Mme Valérie Pécresse, ministre. Une année universitaire fait dix mois de loyer...

M. Charles de Courson. Il suffira de majorer le loyer d'un tiers et de l'établir sur neuf mois !

Deuxième contournement très simple : une partie, dans la limite du plafond fixé, va être versée régulièrement et une autre va l'être au noir. Autrement dit, vous allez favoriser le « black ».

Troisième mécanisme : les propriétaires vont majorer le loyer à due concurrence de la taxe progressive de 10 % à 40 % instaurée par le Gouvernement. La taxe sera intégrée dans les loyers et vous obtiendrez l'inverse de l'effet recherché, c'est-à-dire une majoration de loyers déjà excessifs.

Ce n'est pas la bonne approche. Vous avouerez, madame la ministre, que cet impôt progressif sur les loyers n'a pas de cohérence intellectuelle. Le vrai problème, c'est celui de l'offre. Nul besoin d'avoir fait des études poussées d'économie pour savoir qu'il faut augmenter l'offre pour faire baisser le prix ; et cela ne se fait pas sur un claquement de doigts mais en menant une politique constante dans le temps.

Au reste, qu'on l'adopte ou non, cet article n'a pas beaucoup d'importance, puisqu'il n'atteindra en rien l'objectif prévu. On s'attendrait d'ailleurs à ce qu'une telle idée vienne de la gauche de l'hémicycle plutôt que de gens comme nous, partisans d'un libéralisme organisé. Même eux n'osent plus défendre une solution de ce genre, et préfèrent reprendre la thèse du plafonnement des loyers. Malheureusement, toutes les expériences en France ou à l'étranger l'ont montré, le plafonnement des loyers n'a jamais abouti qu'à l'aggravation de la pénurie.

La loi de 1948 offre à cet égard un exemple extraordinaire de ce qu'il ne faut pas faire ; tout le monde le reconnaît aujourd'hui.

Je pense donc, madame la ministre, que cette disposition est vraiment une erreur. Sans parler de son rendement : elle ne rapporterait qu'un million d'euros, mais ce ne sera même pas le cas.

Cette manière d'aborder le problème n'est pas la bonne.

M. le président. La parole est à M. François Goulard.

M. François Goulard. C'est avec un certain effroi que j'ai entendu nos collègues socialistes...
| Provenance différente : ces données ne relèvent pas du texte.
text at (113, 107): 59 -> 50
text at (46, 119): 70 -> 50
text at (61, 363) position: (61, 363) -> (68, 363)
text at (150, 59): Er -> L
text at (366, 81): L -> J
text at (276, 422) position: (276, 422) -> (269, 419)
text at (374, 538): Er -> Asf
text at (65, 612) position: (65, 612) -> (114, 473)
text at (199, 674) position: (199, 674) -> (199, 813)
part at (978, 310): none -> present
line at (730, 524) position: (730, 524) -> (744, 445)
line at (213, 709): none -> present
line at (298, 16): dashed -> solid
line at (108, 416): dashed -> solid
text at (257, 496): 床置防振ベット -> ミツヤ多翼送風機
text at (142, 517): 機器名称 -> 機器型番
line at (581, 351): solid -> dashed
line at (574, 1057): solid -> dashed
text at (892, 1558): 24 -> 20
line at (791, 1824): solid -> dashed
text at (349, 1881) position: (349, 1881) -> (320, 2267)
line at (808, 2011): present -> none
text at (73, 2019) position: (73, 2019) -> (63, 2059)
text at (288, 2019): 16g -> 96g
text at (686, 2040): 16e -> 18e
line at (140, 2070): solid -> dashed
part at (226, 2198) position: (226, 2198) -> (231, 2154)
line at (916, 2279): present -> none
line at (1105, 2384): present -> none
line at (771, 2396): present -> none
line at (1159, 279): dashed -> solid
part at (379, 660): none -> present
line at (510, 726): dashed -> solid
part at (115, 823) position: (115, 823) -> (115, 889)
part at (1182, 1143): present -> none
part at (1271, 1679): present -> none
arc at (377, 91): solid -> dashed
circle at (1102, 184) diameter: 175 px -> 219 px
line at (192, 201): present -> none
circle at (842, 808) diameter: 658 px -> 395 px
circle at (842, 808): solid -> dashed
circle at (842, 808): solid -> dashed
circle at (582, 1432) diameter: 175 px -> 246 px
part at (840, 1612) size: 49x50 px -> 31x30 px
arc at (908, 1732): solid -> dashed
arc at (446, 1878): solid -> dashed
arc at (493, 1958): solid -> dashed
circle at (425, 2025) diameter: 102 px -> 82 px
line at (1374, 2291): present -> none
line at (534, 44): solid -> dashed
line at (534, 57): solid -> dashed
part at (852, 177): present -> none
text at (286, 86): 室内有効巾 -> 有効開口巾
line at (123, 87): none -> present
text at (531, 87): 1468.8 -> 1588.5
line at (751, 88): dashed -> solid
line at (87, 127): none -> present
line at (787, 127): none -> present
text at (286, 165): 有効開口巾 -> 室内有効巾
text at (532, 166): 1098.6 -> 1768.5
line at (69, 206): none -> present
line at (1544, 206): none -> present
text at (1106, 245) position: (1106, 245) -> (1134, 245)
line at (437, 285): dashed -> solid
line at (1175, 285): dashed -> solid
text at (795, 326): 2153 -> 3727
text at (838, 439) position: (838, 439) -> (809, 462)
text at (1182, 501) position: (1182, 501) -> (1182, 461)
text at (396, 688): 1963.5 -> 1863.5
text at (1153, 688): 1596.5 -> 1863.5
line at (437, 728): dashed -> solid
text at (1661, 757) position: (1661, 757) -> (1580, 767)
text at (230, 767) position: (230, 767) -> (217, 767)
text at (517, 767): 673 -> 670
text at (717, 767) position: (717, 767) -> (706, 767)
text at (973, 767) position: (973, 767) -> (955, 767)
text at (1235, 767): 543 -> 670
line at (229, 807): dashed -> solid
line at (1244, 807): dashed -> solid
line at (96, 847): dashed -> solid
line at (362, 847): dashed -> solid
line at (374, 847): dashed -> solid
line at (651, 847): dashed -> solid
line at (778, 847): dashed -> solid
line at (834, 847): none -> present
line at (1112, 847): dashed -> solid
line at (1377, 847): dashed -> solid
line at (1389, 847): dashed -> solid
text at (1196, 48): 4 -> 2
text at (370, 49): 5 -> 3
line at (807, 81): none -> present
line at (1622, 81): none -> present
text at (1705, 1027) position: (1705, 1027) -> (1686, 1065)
M. Jean-Yves Le Bouillonnec. Allons !

M. François Goulard. ... réclamer le blocage des loyers, ou sa taxation...

M. Jean-Yves Le Bouillonnec. Non ! Son encadrement à la relocation, ce n'est pas la même chose !

M. François Goulard. ...ou son encadrement, peu importe le terme.

Notre pays a vécu longtemps sous l'empire de la loi de 1948. Nous en connaissons les effets, totalement contre-productifs. La loi de 1948 a offert des rentes à ceux qui, installés dans les lieux, se contentaient de payer des loyers devenus dérisoires,...

M. Charles de Courson. Et qui sous-louaient clandestinement !

M. François Goulard. ...et ce sans que la justice ou l'équité sociales y aient la moindre part.

Charles de Courson l'a dit à l'instant : les difficultés liées au niveau des loyers ne sont que la traduction d'une insuffisance de l'offre. Or, depuis cinquante ans, notre pays adopte, année après année, gouvernement après gouvernement, majorité après majorité, des textes qui restreignent le droit de construire. Nous ne cessons de limiter les possibilités de construire, et nous nous étonnons qu'il y ait un déficit de logements, une inadéquation de l'offre à la demande, particulièrement criante dans les grandes villes !

La situation est particulièrement scandaleuse à Paris. Mais le vrai scandale, c'est qu'à Paris, on ne construise pas. Le scandale, madame la ministre, vous qui avez été ministre de l'enseignement supérieur, c'est qu'il n'y ait pas de chambres pour étudiants, que le CROUS n'ait pratiquement aucune résidence dans la première ville universitaire de France. Le scandale, il est là !

C'est à cause de cela que nous sommes dans la situation que nous connaissons. Vous vous trompez radicalement, dans votre analyse, sur les moyens à mettre en oeuvre. Permettez-moi d'ajouter que l'on n'a jamais vu, depuis que l'on sait analyser économiquement les choses, la taxation d'un bien ou d'un service provoquer la baisse de son prix. Si le Gouvernement réussit cette prouesse de faire baisser ainsi le loyer des petits logements, je propose qu'on lui décerne le prix Nobel 2012 d'économie !

M. le président. La parole est à Mme la ministre.

Mme Valérie Pécresse, ministre. Il s'agit d'une disposition importante : elle montre un vrai changement de notre philosophie fiscale.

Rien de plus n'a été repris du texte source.